Estate taxes? Not here

Estate taxation is always a troublesome area for those planning their wills. However, don't be intimidated by estate taxation; hearing the basic rules boiled down into bite-size pieces can really help. I've come across an article by BC lawyer Richard Weiland that gives the basic rules of taxation on estates. He talks about the fact that Canada does not have estate taxes, but does have probate fees that in some provinces are referred to as estate taxes. Click here to read the article.

The site that carries the article is called www.financial-articles.ca. This is a collection of articles by Canadian experts in the areas of credit and debt, insurance, investments, law and legal, and taxation. The articles are curated; in other words they are not posted by the authors of the articles, but are chosen by the site administrator. It's a great resource for Canadians, so why not bookmark it?

Two of my articles have been included in their collection so far, and I hope a few more will soon be there.

5 comments:

  1. I just want to add that if someone wants to post an article on this site s/he can do so to (the article has to be approved first)

    ReplyDelete
    Replies
    1. Hi Frugal. You're right. The site allows you to sign up as a member and submit your articles. They approve the ones they find reliable and well-written. I've read several articles on the site and there is a lot of good info there.

      Lynne

      Delete
  2. Let me visit website and read that article.

    ReplyDelete
  3. Lynne, both of my parents passed away in 2011. I was named executor in my dad's will (he died last) & asked a major Canadian bank (not BNS) to take over this duty which was done through the proper channels. An interim distribution was made in Nov. 2011. Now the 3 beneficiaries are being told by the bank to repay $5,000 to the estate to pay CRA penalties for my parents failing to file back tax returns. Are we obligated to return this money to the estate? They have had the file since 2011 and made a distribution before being sure that CRA was not owed money. Are the beneficiaries responsible for their oversight?

_Required actions_.
**a.** List the subject areas that the blog post on estate taxes says the articles on www.financial-articles.ca cover.
**b.** Continue the blog post on estate taxes from its final line, "Are the beneficiaries responsible for their oversight?"

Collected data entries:

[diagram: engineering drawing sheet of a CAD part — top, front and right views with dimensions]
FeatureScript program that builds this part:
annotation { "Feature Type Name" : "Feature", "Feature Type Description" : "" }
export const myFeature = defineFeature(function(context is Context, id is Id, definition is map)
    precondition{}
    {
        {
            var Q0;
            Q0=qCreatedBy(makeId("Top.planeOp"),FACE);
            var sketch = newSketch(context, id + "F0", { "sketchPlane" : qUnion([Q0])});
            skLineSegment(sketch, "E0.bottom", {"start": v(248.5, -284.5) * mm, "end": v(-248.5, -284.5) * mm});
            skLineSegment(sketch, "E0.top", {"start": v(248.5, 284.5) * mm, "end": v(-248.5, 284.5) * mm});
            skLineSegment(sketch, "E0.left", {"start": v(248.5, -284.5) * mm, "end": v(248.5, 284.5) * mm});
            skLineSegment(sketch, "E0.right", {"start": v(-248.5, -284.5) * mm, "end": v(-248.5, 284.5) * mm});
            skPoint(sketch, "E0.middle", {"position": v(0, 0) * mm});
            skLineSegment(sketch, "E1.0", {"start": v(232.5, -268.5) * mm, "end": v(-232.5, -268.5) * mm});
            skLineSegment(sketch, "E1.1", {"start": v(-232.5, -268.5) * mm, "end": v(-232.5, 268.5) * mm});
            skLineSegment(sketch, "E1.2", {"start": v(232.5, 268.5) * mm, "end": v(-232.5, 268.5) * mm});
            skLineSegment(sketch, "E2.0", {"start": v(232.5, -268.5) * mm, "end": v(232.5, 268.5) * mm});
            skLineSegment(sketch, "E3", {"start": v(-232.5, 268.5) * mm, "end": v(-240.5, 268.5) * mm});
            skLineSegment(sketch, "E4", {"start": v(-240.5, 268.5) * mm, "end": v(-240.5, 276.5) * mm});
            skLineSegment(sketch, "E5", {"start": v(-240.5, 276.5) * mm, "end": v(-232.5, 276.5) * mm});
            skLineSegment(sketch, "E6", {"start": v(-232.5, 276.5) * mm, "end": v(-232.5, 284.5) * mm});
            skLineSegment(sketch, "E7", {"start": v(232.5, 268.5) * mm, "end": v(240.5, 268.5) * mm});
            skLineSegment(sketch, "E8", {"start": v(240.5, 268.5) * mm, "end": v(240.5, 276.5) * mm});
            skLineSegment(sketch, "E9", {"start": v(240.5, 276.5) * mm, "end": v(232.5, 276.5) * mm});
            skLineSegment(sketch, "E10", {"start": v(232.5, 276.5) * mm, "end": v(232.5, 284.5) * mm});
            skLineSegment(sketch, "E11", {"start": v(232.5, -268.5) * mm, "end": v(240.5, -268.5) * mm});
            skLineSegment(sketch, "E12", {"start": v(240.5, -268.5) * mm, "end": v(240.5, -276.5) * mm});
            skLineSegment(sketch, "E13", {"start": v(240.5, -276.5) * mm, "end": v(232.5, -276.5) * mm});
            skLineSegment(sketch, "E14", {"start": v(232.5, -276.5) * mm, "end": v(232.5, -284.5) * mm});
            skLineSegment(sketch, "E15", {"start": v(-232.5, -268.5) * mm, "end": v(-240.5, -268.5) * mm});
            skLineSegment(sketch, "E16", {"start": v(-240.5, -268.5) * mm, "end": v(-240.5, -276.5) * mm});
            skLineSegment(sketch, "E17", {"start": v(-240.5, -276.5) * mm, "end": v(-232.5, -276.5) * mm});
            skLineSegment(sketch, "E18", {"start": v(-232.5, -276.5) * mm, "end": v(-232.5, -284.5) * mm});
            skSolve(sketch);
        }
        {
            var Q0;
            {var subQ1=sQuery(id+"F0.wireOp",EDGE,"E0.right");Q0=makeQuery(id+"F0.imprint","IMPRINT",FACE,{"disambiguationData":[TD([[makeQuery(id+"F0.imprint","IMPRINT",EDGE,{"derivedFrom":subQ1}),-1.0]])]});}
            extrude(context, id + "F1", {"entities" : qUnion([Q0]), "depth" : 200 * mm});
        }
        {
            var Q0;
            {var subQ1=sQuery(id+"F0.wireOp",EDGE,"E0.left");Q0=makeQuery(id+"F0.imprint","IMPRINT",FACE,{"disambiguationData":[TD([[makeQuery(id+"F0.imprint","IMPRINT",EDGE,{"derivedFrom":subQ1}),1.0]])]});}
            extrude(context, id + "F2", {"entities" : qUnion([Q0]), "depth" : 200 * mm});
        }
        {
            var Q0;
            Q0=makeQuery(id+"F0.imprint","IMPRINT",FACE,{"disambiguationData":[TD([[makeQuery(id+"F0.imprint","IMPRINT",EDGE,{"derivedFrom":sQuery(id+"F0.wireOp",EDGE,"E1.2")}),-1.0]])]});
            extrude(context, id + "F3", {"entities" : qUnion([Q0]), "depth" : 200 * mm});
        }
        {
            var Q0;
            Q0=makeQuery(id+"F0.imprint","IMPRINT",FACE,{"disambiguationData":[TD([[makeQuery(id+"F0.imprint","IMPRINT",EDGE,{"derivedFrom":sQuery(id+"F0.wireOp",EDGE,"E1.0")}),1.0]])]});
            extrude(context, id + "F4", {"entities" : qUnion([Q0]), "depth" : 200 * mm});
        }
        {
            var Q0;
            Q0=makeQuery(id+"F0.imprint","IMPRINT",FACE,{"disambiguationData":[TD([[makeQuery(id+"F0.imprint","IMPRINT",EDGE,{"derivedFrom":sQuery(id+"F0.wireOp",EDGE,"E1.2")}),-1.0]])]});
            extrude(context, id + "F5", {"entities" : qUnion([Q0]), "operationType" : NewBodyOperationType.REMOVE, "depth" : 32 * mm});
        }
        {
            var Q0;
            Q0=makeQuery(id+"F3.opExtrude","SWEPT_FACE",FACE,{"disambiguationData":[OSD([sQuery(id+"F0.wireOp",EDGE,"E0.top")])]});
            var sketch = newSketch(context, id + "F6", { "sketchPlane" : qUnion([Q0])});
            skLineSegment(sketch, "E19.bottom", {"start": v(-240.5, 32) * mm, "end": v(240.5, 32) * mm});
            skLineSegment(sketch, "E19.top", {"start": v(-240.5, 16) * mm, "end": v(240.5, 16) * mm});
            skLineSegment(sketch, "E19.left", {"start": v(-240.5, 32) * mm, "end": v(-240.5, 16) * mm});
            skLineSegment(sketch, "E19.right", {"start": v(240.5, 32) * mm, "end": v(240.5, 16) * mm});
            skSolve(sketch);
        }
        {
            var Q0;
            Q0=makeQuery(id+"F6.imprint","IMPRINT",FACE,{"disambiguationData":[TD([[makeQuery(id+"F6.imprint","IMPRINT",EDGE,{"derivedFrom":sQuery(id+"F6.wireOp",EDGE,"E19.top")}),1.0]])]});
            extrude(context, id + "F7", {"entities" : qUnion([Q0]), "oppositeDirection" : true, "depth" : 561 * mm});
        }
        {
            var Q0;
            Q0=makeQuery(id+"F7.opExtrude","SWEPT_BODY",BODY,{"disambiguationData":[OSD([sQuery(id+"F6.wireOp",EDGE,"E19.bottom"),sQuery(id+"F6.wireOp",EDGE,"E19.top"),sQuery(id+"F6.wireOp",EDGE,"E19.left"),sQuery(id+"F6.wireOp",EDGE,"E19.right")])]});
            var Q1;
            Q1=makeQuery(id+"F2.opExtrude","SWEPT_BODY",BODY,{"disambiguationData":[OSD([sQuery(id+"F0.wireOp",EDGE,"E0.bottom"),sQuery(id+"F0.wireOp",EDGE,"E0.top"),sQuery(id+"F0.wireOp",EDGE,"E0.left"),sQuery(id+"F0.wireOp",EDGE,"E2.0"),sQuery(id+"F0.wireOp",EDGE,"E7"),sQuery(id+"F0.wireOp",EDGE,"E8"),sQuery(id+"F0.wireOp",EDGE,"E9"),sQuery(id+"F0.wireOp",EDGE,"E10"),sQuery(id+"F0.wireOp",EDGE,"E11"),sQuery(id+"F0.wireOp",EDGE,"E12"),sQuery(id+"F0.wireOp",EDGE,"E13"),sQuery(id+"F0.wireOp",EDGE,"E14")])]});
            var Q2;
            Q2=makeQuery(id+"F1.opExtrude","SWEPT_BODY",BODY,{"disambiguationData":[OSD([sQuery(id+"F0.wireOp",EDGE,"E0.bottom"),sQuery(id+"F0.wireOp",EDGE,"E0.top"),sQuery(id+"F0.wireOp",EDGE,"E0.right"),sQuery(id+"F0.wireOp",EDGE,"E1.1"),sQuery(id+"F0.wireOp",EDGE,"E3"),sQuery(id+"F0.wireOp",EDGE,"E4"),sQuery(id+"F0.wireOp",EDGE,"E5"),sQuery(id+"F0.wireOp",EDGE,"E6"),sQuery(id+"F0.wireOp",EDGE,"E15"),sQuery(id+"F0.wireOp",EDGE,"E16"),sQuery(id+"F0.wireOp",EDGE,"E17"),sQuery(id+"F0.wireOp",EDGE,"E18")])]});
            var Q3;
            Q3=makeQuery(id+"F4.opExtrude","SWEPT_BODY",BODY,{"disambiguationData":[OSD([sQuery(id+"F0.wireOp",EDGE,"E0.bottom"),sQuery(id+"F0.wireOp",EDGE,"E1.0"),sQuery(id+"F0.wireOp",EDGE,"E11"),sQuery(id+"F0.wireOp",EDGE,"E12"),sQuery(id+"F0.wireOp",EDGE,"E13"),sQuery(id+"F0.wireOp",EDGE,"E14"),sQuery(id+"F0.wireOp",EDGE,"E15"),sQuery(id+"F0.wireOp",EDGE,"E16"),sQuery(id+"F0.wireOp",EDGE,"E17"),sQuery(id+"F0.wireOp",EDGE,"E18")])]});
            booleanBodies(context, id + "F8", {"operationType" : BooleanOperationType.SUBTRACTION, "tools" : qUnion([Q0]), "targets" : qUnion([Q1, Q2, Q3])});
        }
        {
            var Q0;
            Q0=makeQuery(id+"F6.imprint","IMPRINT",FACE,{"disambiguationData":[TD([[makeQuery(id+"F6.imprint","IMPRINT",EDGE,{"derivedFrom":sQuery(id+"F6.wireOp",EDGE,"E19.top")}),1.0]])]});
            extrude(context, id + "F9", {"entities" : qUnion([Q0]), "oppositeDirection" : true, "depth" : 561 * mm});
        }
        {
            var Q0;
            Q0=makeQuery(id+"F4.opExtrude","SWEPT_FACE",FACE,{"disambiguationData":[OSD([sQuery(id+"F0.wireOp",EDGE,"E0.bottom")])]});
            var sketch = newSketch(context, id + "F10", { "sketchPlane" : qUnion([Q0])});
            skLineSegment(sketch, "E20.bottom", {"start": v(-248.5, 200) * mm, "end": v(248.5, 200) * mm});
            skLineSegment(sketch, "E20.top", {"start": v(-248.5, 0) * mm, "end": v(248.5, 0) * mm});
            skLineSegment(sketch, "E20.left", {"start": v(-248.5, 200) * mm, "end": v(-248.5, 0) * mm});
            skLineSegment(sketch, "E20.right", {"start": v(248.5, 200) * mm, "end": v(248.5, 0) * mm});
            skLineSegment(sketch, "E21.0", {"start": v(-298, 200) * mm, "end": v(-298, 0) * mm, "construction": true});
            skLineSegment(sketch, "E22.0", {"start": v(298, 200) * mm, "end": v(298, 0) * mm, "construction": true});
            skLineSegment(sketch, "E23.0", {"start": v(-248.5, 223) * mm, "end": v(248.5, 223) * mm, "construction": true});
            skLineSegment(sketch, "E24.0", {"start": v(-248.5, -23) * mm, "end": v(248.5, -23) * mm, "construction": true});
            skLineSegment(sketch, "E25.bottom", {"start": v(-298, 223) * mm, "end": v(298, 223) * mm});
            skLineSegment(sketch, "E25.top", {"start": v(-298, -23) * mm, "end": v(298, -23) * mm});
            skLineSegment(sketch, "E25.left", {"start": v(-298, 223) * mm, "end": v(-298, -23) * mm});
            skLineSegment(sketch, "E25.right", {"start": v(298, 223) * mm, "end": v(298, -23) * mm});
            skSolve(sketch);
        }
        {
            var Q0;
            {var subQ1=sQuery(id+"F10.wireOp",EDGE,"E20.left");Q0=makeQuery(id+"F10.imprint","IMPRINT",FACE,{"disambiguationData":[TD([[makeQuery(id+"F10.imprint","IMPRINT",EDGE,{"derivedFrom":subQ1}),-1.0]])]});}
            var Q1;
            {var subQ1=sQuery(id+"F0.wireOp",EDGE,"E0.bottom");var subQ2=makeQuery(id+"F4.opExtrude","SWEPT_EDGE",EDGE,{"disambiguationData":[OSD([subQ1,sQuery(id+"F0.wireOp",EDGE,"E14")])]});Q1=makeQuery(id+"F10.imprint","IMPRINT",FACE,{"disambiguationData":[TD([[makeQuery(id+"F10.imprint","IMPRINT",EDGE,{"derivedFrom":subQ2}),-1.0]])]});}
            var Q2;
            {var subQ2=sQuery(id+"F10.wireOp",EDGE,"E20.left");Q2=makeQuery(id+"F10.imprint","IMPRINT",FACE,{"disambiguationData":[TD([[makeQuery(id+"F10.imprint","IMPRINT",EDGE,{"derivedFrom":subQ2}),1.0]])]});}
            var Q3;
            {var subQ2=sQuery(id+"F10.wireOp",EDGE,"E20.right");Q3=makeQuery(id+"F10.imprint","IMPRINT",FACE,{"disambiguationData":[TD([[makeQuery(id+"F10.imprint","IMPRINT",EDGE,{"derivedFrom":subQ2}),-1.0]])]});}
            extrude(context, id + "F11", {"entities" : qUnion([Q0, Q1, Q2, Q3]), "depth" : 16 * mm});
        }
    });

_Answer list_.
**a.** credit and debt, insurance, investments, law and legal, taxation

**b.**
    ReplyDelete
    Replies
    1. I assume that you did not renounce as executor, but that you hired the trust company to act as your agent. The fact that there has been an error like this puts you in a bad position. I do not believe that the beneficiaries are obligated to return the funds, but you might hope that they do. It is the executor who is responsible for unpaid taxes when the estate is prematurely paid out, and you are the executor.

      You have the final say in all decisions and as far as CRA and the law are concerned, you are the one who will face the music.

      Having said that, I understand that when a trust company or lawyer is helping with the estate, the executor leans heavily on their advice. So, in reality, I think if the beneficiaries do not return the funds (and why would they?) you should try to get the trust company to cough it up. It was their mistake, from what you've said. They might decide to cover it simply from a customer satisfaction perspective.

      But understand that this tax debt is ultimately yours.